Joints are the connective articulated junctions between the bones. Joints connect to two bones and its plane and provide stability as well as locomotion. ROM is the degree of joint mobility, which if ROM is interrupted, the joints swell, ache, and cause pain. The pain often affects various parts of the body, including the back. Joints connect with the knees, elbow, skull, bones, etc, and work between the synovium. Synovium is a membrane. The membrane lines the inner plane of the joints. Synovium is essential since it supplies antibodies. The antibodies combined with this membrane create fluids that reach the cartilages. The fluids help to decrease resistance, especially in the joints. Synovium works in conjunction with the cartilages and joints.

Cartilage is the smooth plane between the bones of a joint. The cartilage will deteriorate with restricted ROM or lack of resistance in the weight bearing joints. This brings in the bursa.

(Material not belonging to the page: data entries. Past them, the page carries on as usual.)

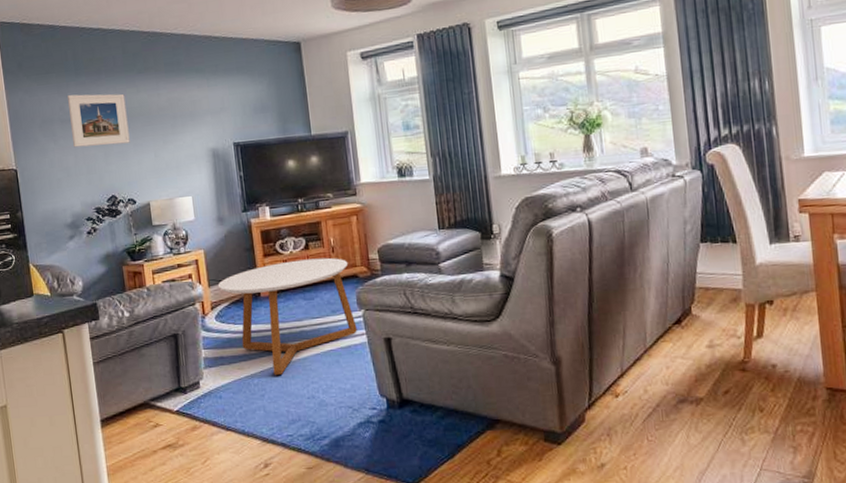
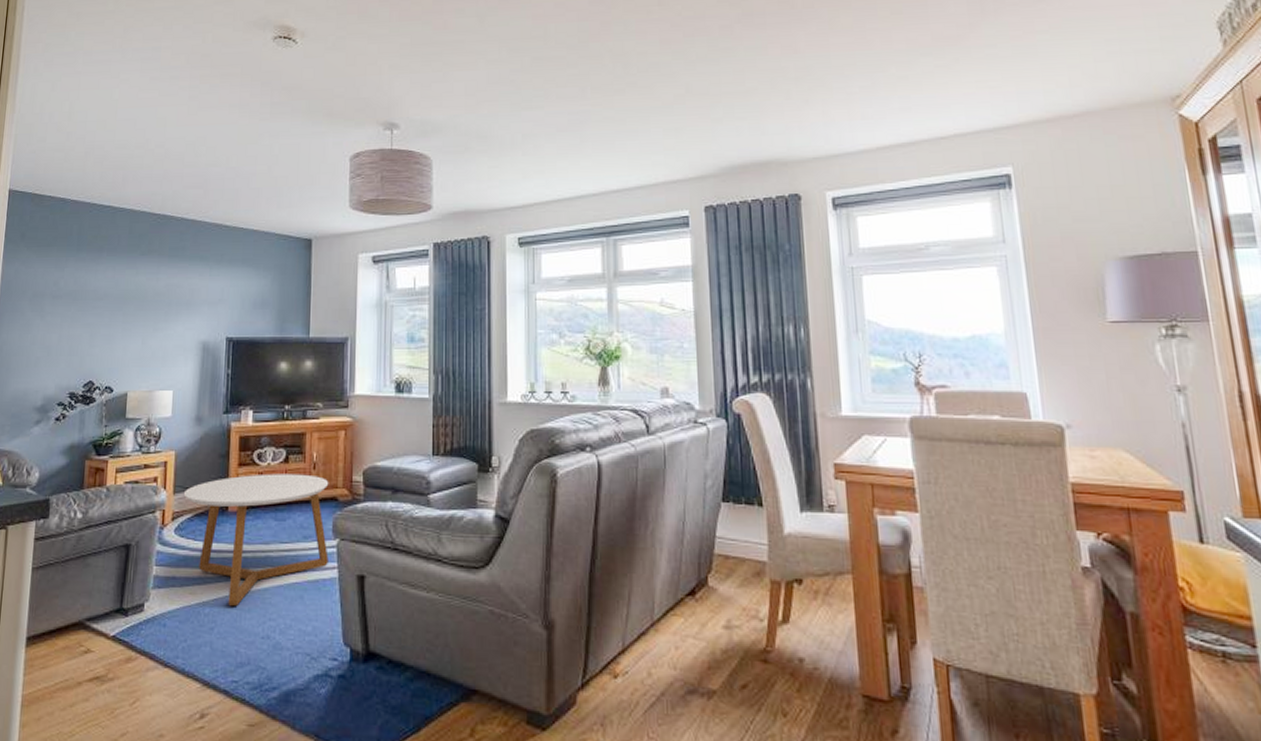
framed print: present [68,93,130,148] -> none [60,271,123,327]

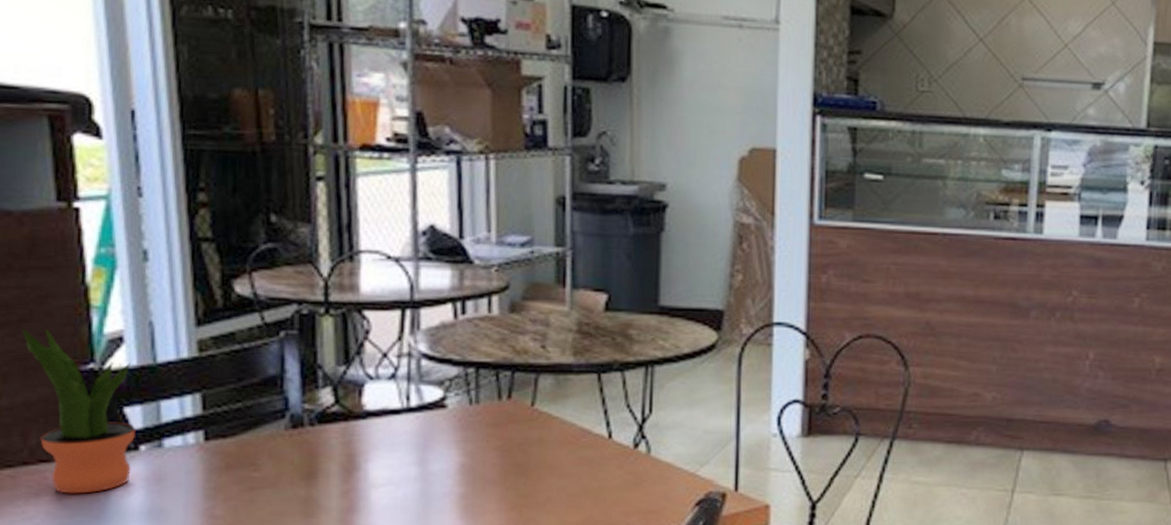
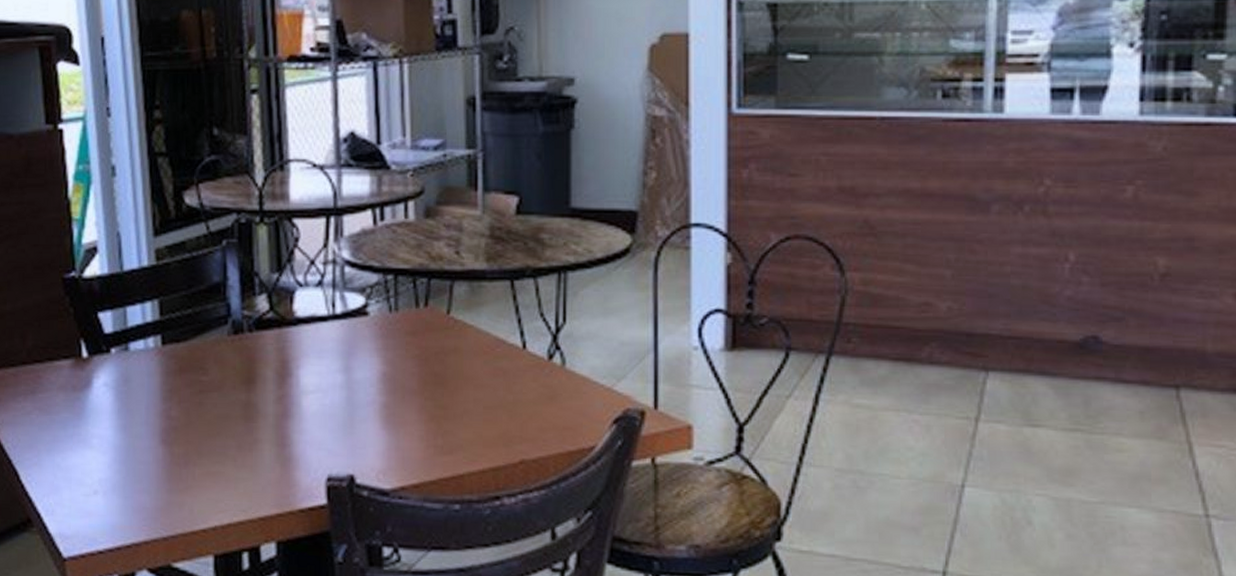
potted plant: present [21,329,135,494] -> none [20,241,107,392]

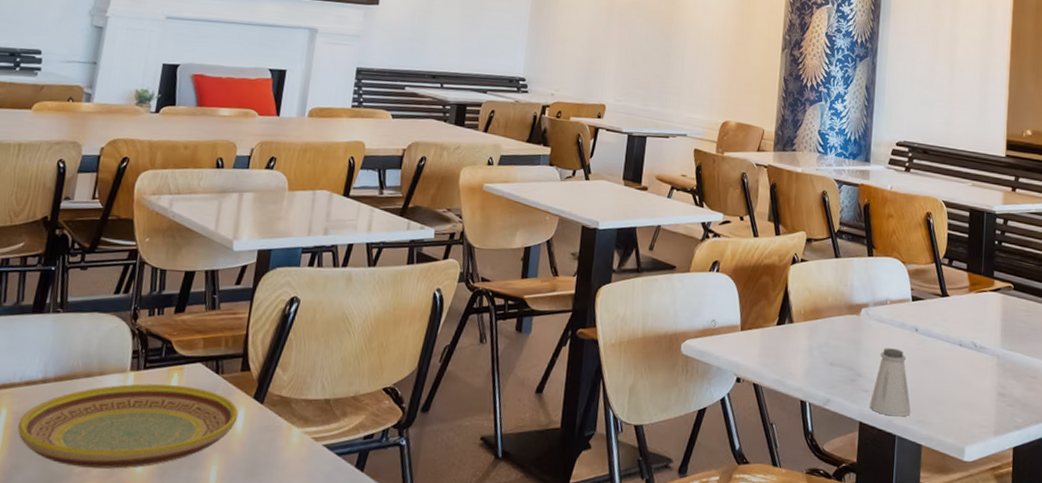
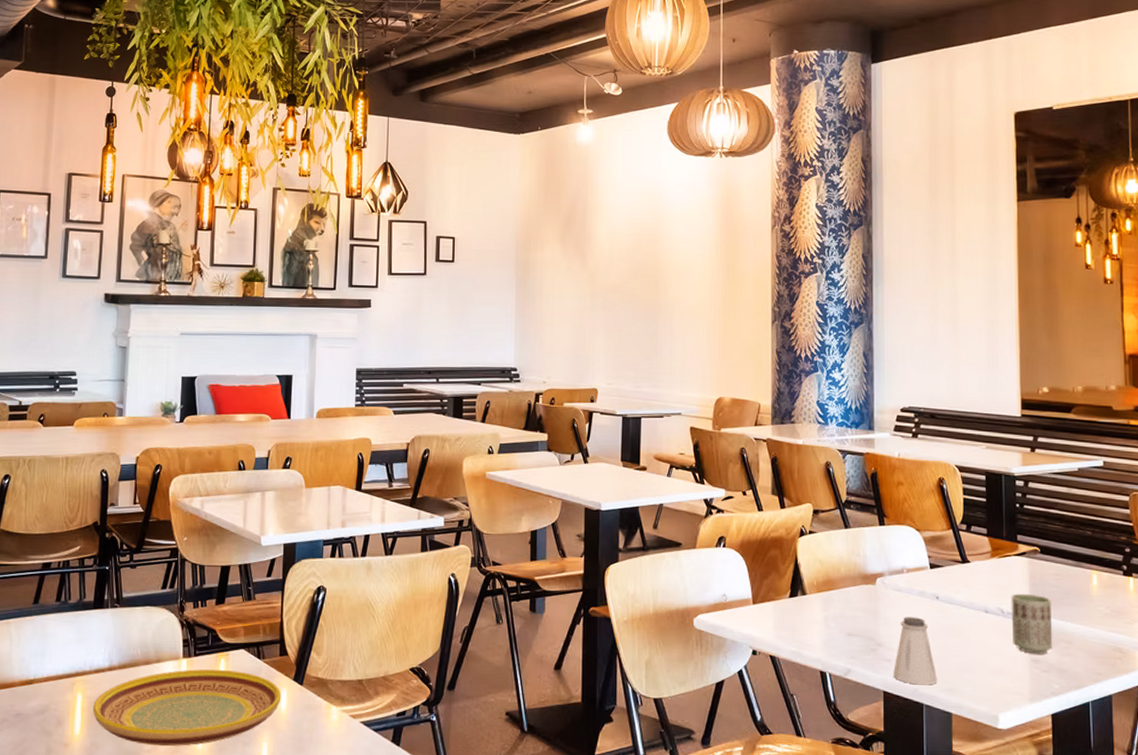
cup: none [982,328,1020,389] -> present [1011,593,1053,654]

Bursa is a sac filled with fluid. Bursa assists the joints, cartilages, bones, and synovium by reducing friction. Bursa also works by minimizing the risks of joints rubbing against the other. In short, bursa is padding.

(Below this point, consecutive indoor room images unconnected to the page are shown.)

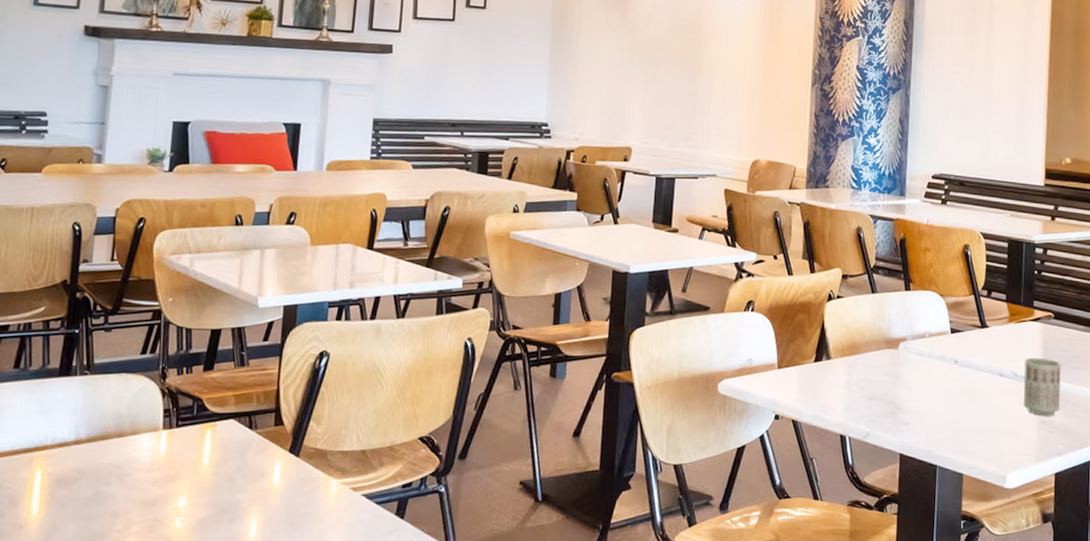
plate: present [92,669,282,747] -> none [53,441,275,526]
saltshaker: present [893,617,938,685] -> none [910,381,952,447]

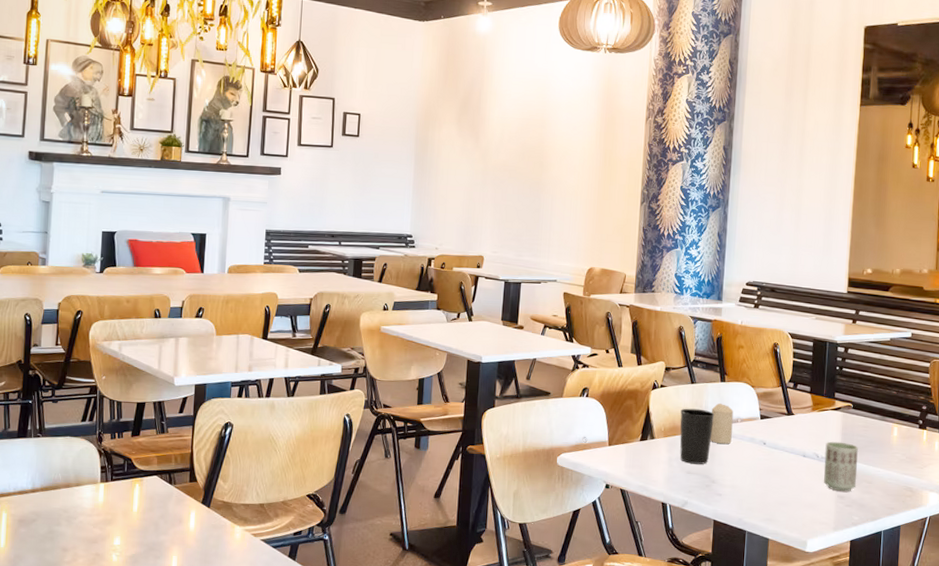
cup: none [859,322,899,388] -> present [680,408,715,464]
candle: none [894,315,920,363] -> present [710,403,734,444]

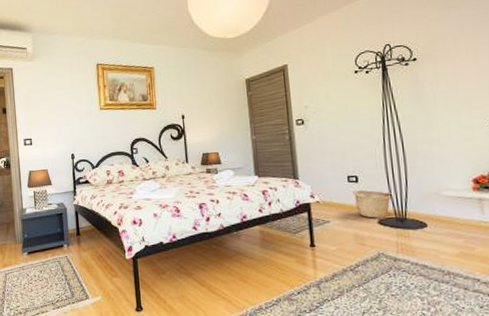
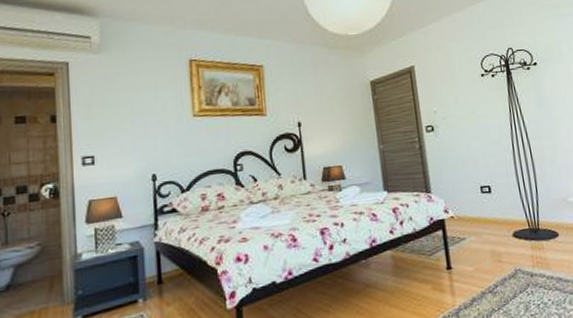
basket: present [353,190,392,218] -> none [487,200,524,232]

If fluids increase, it can cause swelling, and inflammation in turn causing body pain, and including back pain. Sometimes the pain starts at the lower back, yet it could work around various areas of the body. The assessments in this situation revolve around symptoms, including pain, fatigue, numbness, limited mobility, joint stiffness, fevers, swelling, and so on. The results of skeletal muscle difficulties can lead to muscle spasms, poor posture, skeletal deformity, edema, inflammation, and so on. As you see from the medical versions of the skeletal muscles, back pain results from limited ROM, joint stiffness, etc.